THE north has been ranked as the number one UK region for business growth, according to a new report.

Research released by equity investor, BGF shows that 400 top performing companies in Northern Ireland have reported a combined £1.4 billion of turnover growth in the last three years.

The UK-wide analysis, which covers a total of 13,286 businesses, calculates growth through changes in turnover and employee size among private companies with revenues between £3m and £150m.

In the north, four in five (81 per cent) of the 400 firms within the classification increased their revenues over the last three years, the highest proportion in the UK.

Collectively, the local companies enjoyed turnover growth of 17 per cent since 2015, marginally above the UK average (15 per cent).

Suprisingly businesses in Co Derry experienced the UK’s highest combined turnover growth in the UK of 26 per cent over the past three years, with 84 per cent of the 45 businesses covered in the research reporting an increase.

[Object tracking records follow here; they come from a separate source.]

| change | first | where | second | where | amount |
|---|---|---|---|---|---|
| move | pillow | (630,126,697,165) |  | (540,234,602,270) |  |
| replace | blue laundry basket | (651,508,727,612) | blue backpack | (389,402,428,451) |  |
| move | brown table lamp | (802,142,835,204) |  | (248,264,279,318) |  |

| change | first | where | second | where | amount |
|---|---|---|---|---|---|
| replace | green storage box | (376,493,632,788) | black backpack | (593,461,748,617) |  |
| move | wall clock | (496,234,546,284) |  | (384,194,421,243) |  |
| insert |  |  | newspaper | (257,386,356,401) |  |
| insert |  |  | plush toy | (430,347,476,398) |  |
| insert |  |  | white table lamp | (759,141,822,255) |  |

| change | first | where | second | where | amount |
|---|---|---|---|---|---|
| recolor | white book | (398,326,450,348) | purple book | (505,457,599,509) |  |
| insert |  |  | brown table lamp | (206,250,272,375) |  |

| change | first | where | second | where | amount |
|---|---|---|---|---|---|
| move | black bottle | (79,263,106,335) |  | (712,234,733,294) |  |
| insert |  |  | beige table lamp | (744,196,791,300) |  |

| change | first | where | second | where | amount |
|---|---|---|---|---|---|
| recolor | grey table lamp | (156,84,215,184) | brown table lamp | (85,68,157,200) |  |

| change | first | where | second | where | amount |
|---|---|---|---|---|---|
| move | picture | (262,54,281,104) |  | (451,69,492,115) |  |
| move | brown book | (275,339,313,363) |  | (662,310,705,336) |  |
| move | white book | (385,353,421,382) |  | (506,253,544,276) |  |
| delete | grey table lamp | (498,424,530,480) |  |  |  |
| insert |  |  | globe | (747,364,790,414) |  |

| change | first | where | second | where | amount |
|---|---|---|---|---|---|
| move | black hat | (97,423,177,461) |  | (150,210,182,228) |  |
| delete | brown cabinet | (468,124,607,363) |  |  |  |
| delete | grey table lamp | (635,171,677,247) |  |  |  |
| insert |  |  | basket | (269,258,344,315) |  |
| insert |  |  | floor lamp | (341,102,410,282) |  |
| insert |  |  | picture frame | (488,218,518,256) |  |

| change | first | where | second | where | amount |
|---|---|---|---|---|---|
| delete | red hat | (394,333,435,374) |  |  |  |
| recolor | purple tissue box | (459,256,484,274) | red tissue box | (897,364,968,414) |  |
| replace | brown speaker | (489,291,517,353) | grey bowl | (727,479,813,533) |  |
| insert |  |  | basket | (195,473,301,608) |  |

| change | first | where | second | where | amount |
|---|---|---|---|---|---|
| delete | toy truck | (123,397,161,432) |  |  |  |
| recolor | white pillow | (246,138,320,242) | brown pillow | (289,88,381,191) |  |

The research further shows that over two thirds (71 per cent) of Northern Ireland businesses are actively hiring and have increasing their combined workforce by an average of 25 people per week (3,918 employees) over the past four years – the sharpest rate in the UK.

Paddy Graham, head of Northern Ireland at BGF said local businesses have prospered in spite of the clear challenges in front of them.

“Over the past three years, Northern Ireland businesses have faced a lot of uncertainty, with unresolved issues such as Brexit and the restoration of local government at Stormont undoubtedly having some impact on overall growth in the economy,” he said.

“But this research shows a group of businesses here which have not just grown strongly but have actually outstripped their peers in other regions of the UK. While the numbers of local businesses in our target range is relatively low compared to some other UK regions, it is hugely positive that so many of them are posting such robust financial numbers.”